DIRECTIONS = Lines below that include the word "Creative" should each be copied.

RECORDS TO USE =
- - - - -

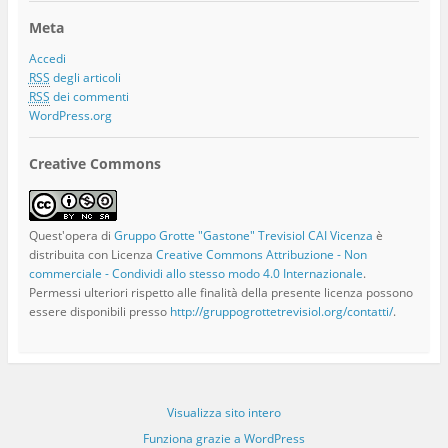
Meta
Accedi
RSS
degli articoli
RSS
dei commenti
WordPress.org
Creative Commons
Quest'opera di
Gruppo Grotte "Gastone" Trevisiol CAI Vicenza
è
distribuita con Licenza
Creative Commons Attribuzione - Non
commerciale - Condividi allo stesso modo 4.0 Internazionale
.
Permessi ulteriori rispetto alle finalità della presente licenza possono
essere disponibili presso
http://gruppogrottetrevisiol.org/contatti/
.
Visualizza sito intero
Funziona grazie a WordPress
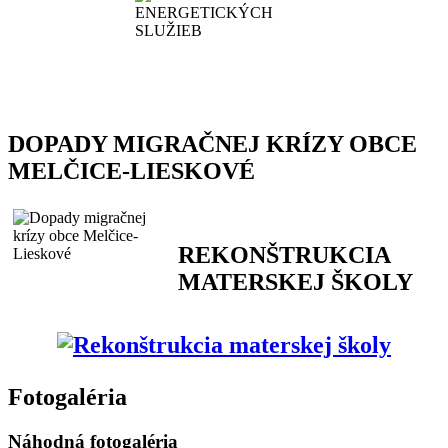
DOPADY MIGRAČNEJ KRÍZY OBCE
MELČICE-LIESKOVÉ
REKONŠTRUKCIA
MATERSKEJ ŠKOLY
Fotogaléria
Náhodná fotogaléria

- - - - -

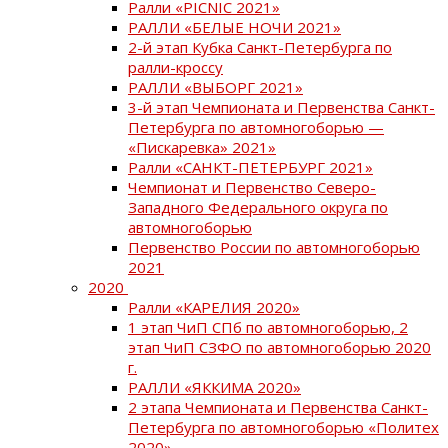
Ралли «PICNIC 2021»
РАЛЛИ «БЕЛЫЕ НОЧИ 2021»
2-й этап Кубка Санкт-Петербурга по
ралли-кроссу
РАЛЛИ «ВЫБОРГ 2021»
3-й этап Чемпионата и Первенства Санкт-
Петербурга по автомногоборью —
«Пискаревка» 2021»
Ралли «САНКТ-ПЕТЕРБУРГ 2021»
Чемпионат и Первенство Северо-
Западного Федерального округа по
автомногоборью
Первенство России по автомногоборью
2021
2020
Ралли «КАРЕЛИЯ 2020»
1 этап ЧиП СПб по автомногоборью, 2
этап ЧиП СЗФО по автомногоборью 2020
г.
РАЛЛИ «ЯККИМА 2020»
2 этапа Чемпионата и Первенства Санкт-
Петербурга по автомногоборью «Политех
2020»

- - - - -

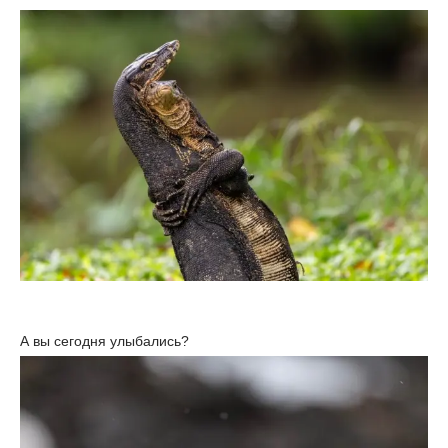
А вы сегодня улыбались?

- - - - -

YOUR SOLUTION =
Creative Commons
Creative Commons Attribuzione - Non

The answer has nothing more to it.